Charlestown began as
an independent community, founded by English colonists
before they established Boston across the harbor on the
Shawmut Peninsula. Severely damaged by fire
following the Battle of Bunker Hill in 1775, the once
thriving colonial town was rebuilt after the Revolution
and became the center of transportation and maritime
industry in the 19th century. Annexed to Boston in
1874, Charlestown today is noted for its exceptionally
rich collection of historic houses and industrial
buildings.
The Beginning of the Bay Colony
As the Massachusetts Bay Company
prepared for its massive migration to New England, it
dispatched engineer Thomas Graves from England in 1629 to
lay out a town for the settlers. Graves was
attracted by the narrow Mishawum Peninsula between the
Charles and Mystic rivers, linked to the mainland at the
present Sullivan Square. The area of earliest
settlement, at Town Hill (now called City Square), still
retains the elliptical street pattern that Thomas Graves
laid out.
The Revolutionary War
At the beginning of the Revolutionary
War, Charlestown's population had reached about 2,000, and
the town contained as many as 400 buildings.
Following the battles of Concord and Lexington on April
19, 1775, the British head toward Charlestown in retreat,
and most townspeople fled when they heard the news.
Two months later, on June 17, the Battle of Bunker Hill
was fought in Charlestown. Although the battle was
actually fought on nearby Breed's Hill, the plan had been
to engage the British on Bunker Hill, and the name stuck.
The American troops lost the battle, but the strength and
determination they showed, together with the great British
losses, gave an important boost to their cause.

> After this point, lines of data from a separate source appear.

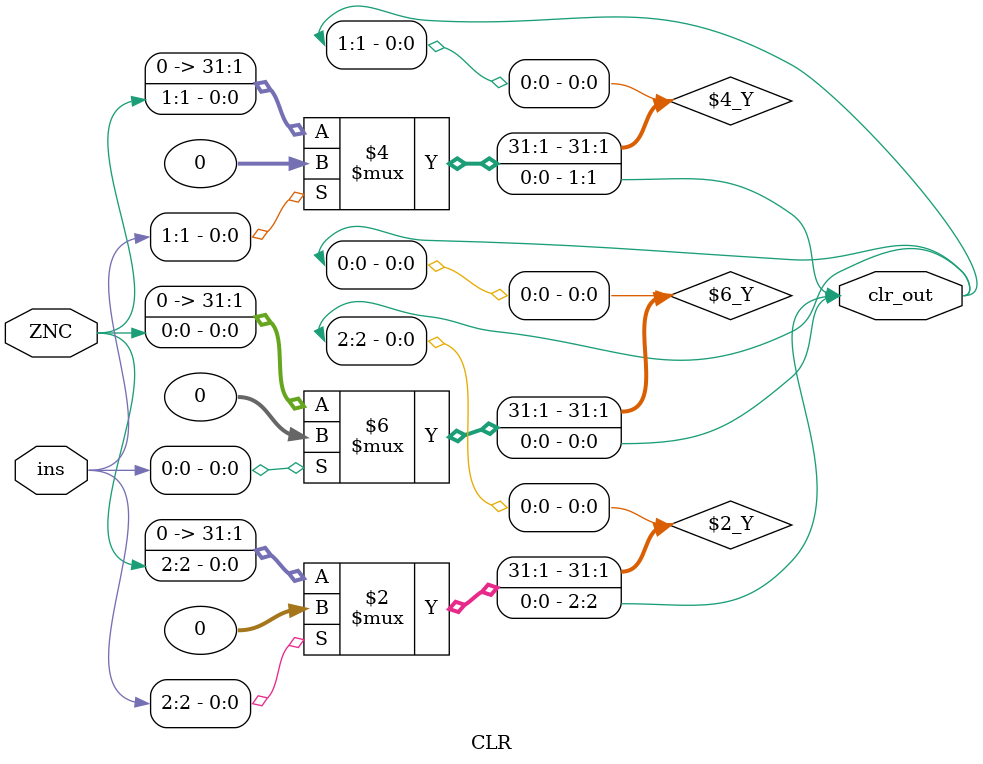
<source format=v>

module CLR (ZNC, ins, clr_out);
    input [2:0] ZNC, ins;
    output reg [2:0] clr_out;

    assign clr_out [2] = (ins[2])?(0):(ZNC [2]);
    assign clr_out [1] = (ins[1])?(0):(ZNC [1]);
    assign clr_out [0] = (ins[0])?(0):(ZNC [0]);
    
endmodule
</source>
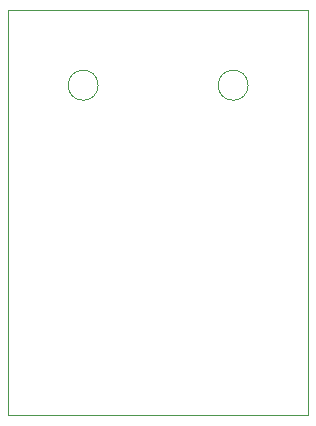
<source format=gbr>
%TF.GenerationSoftware,KiCad,Pcbnew,7.0.8*%
%TF.CreationDate,2023-11-19T21:35:35-05:00*%
%TF.ProjectId,Light Pcb,4c696768-7420-4506-9362-2e6b69636164,rev?*%
%TF.SameCoordinates,Original*%
%TF.FileFunction,Profile,NP*%
%FSLAX46Y46*%
G04 Gerber Fmt 4.6, Leading zero omitted, Abs format (unit mm)*
G04 Created by KiCad (PCBNEW 7.0.8) date 2023-11-19 21:35:35*
%MOMM*%
%LPD*%
G01*
G04 APERTURE LIST*
%TA.AperFunction,Profile*%
%ADD10C,0.100000*%
%TD*%
G04 APERTURE END LIST*
D10*
X109220000Y-53340000D02*
G75*
G03*
X109220000Y-53340000I-1270000J0D01*
G01*
X96520000Y-53340000D02*
G75*
G03*
X96520000Y-53340000I-1270000J0D01*
G01*
X88900000Y-46990000D02*
X114300000Y-46990000D01*
X114300000Y-81280000D01*
X88900000Y-81280000D01*
X88900000Y-46990000D01*
M02*

</source>
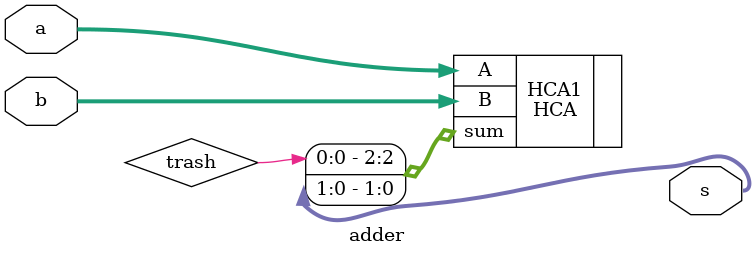
<source format=sv>

module adder #(parameter width = 2)(
    input logic [width-1:0] a,b,
    output logic [width-1:0] s
    );
    

    //assign s = a + b;
    logic trash;
    HCA #(.width(width)) HCA1(.A(a), .B(b), .sum({trash, s}));
endmodule

</source>
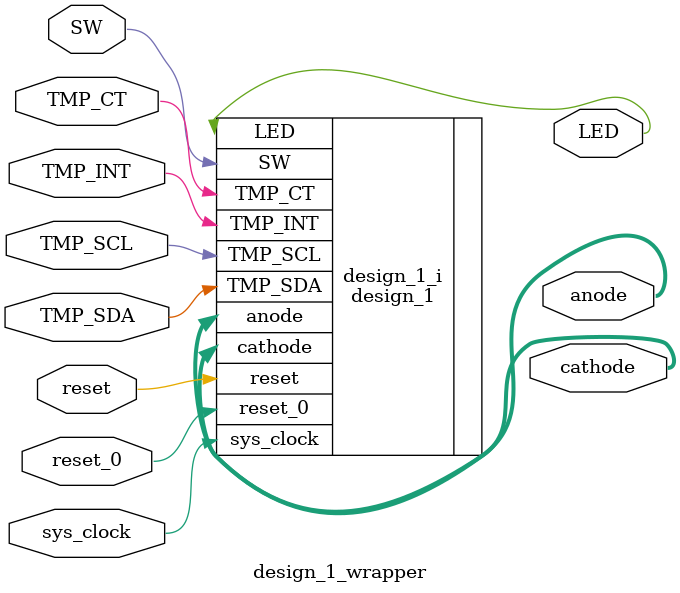
<source format=v>
`timescale 1 ps / 1 ps

module design_1_wrapper
   (LED,
    SW,
    TMP_CT,
    TMP_INT,
    TMP_SCL,
    TMP_SDA,
    anode,
    cathode,
    reset,
    reset_0,
    sys_clock);
  output LED;
  input SW;
  inout TMP_CT;
  inout TMP_INT;
  inout TMP_SCL;
  inout TMP_SDA;
  output [7:0]anode;
  output [7:0]cathode;
  input reset;
  input reset_0;
  input sys_clock;

  wire LED;
  wire SW;
  wire TMP_CT;
  wire TMP_INT;
  wire TMP_SCL;
  wire TMP_SDA;
  wire [7:0]anode;
  wire [7:0]cathode;
  wire reset;
  wire reset_0;
  wire sys_clock;

  design_1 design_1_i
       (.LED(LED),
        .SW(SW),
        .TMP_CT(TMP_CT),
        .TMP_INT(TMP_INT),
        .TMP_SCL(TMP_SCL),
        .TMP_SDA(TMP_SDA),
        .anode(anode),
        .cathode(cathode),
        .reset(reset),
        .reset_0(reset_0),
        .sys_clock(sys_clock));
endmodule

</source>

Following the battle, British troops burned the oldest
section of Charlestown to the ground. Citizens
cautiously began to return after the British fled Boston
in March, 1776, but full-fledged reconstruction of the
town did not occur until after the war ended in 1781.
Post-Revolutionary Growth
During the decades following the
Revolutionary War, the citizens of Charlestown seemed to
be trying to make up for lost time, as new residential and
industrial areas were built. Among the oldest
buildings
is the Warren Tavern (1780), extensively rebuilt in the
1970s. Large landholders subdivided their land for
development. Skilled local housewrights built
handsome Federal-style houses. No other Boston
neighborhood has such a fine group of frame houses from
this period.
Charlestown's residential building boom
was fueled in part by post-Revolutionary developments in
transportation and industry. By 1785, 13 wharves
lined Charlestown's harbor, and soon new bridges increased
trade. In 1800, the U.S. Navy opened a the Navy Yard
at Moulton's Point, attracting other maritime industry and
becoming one of Charlestown's major employers for more
than 150 years.
Transportation and Immigration
In 1803, the Middlesex Canal opened with
Charlestown as its southern terminus, linking the
Merrimack Valley with Boston Harbor. Around 1825 the
first toll-free bridge connecting Charlestown to Boston
was built, bringing with it Bostonians who found
Charlestown an attractive place to live. Beginning
in the 1830s, railroads began to eclipse the canal, and
Charlestown's wharves became the terminus for lines from
inland Massachusetts. Export products flowed into
Charlestown, and local businesses flourished.
Between 1830 and 1870, Charlestown's
population tripled to more than 28,000. By 1865,
immigrants - primarily those from Ireland - made up almost
a quarter of the people in the neighborhood.
20th-century Developments
Beginning in 1901, the elevated
streetcar line transformed the appearance of City and
Sullivan squares with its massive structure. The
"El" made the neighborhood accessible to more people,
stimulating industrial growth, but it also cast a visual
blight over Charlestown.
During World War II, the Navy Yard
employed 47,000 workers, but peacetime brought severe
unemployment and decline, heightened by the opening of the
Tobin Bridge in the 1950s. More change has come in
the last two decades, with the dismantling of the "El" and
the closing and redevelopment of the Navy Yard.